Data Center Energy Portfolio Optimization
This project deals with the problem of online inventory management with demand constraints. In particular, given a time-varying pricing and demand function for electricity and the ability to store a limited amount of electricity for future use (inventory), the task is to minimize the cost of buying electricity while meeting the demand at every time instant.
The existing state-of-the-art techniques  propose a behavior rule that is analytically shown to have the lowest possible worst case cost ratio. The authors have shown that the method also works well in the average case against several competitive baselines. However, this rule based method does not learn or adapt to the distributions of price and demand. This project attempted to develop methods using Reinforcement Learning to see whether there is room for improvement by learning from interactions with this environment.

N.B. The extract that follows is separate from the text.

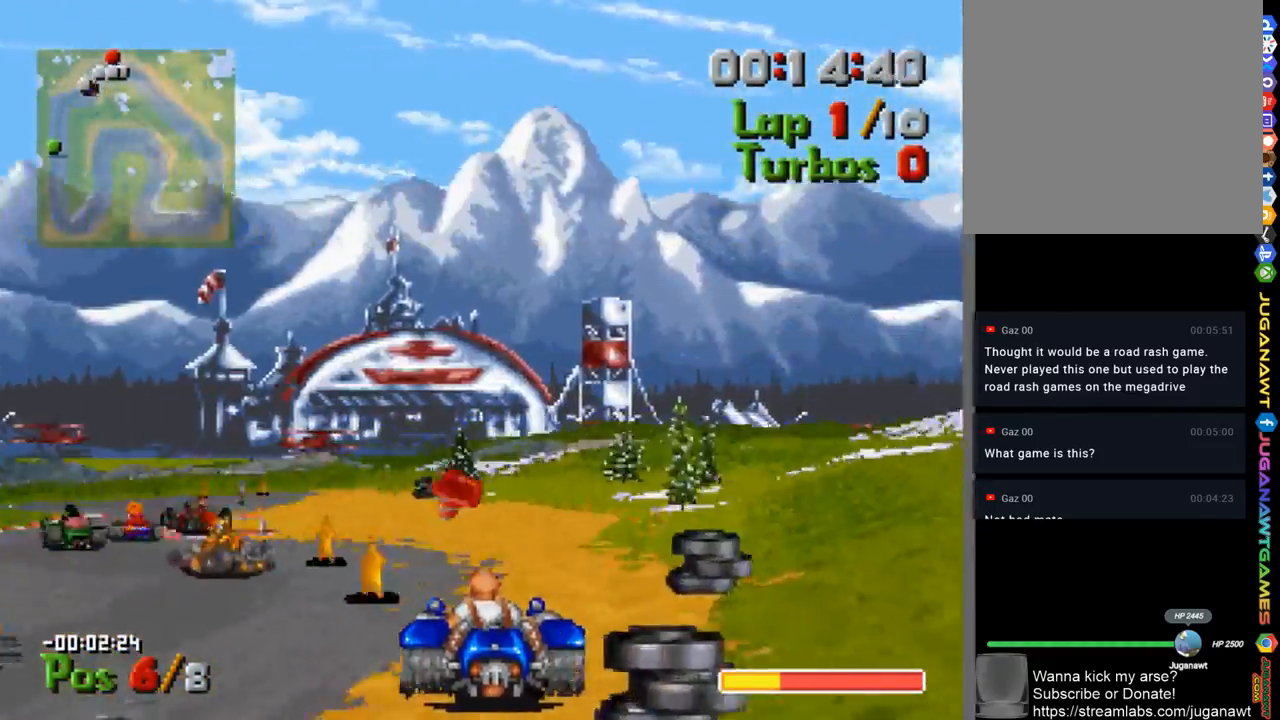
{"buttons": ["A"], "left_stick": "center", "right_stick": "center", "events": [[67, "DPAD_LEFT", "up"], [233, "DPAD_LEFT", "down"], [367, "DPAD_LEFT", "up"]]}
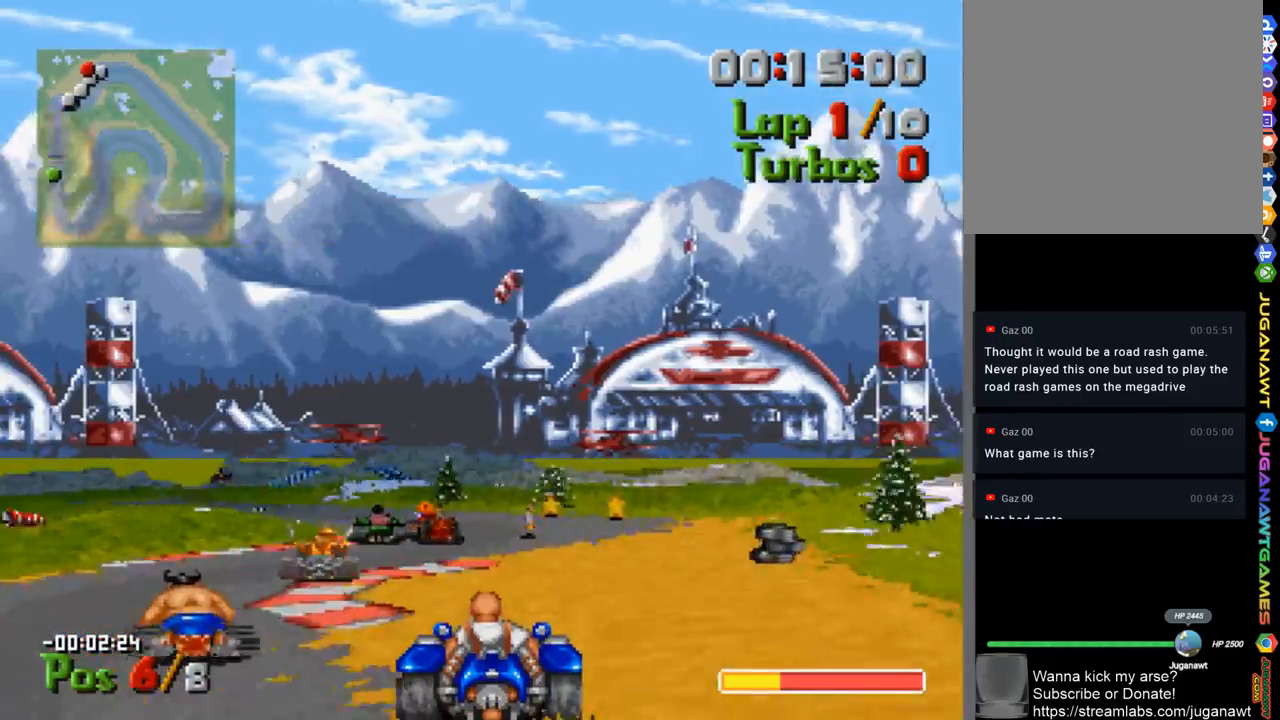
{"buttons": ["A", "DPAD_LEFT"], "left_stick": "center", "right_stick": "center", "events": [[133, "DPAD_RIGHT", "down"], [300, "DPAD_RIGHT", "up"], [467, "DPAD_LEFT", "down"]]}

After setting up the RL problem with the price and demand variations as the environment and the battery control as the agent, I applied a range of standard RL algorithms as well as imitation learning (DAGGER ). The oracle for imitation learning was the optimal offline solution.
Outcomes: The RL methods are difficult to train for this problem and even with hyperparameter tuning, the best performing agents cannot beat the SotA baseline. The imitation learning agent fares better than the RL agents ans is competitive with the SotA (but not better).
I ended the project by outlining avenues for future work including dynamically changing action spaces and two-stage control. Although I am no longer working on this problem, this project is being actively worked on by Prof. Hajiesmaili.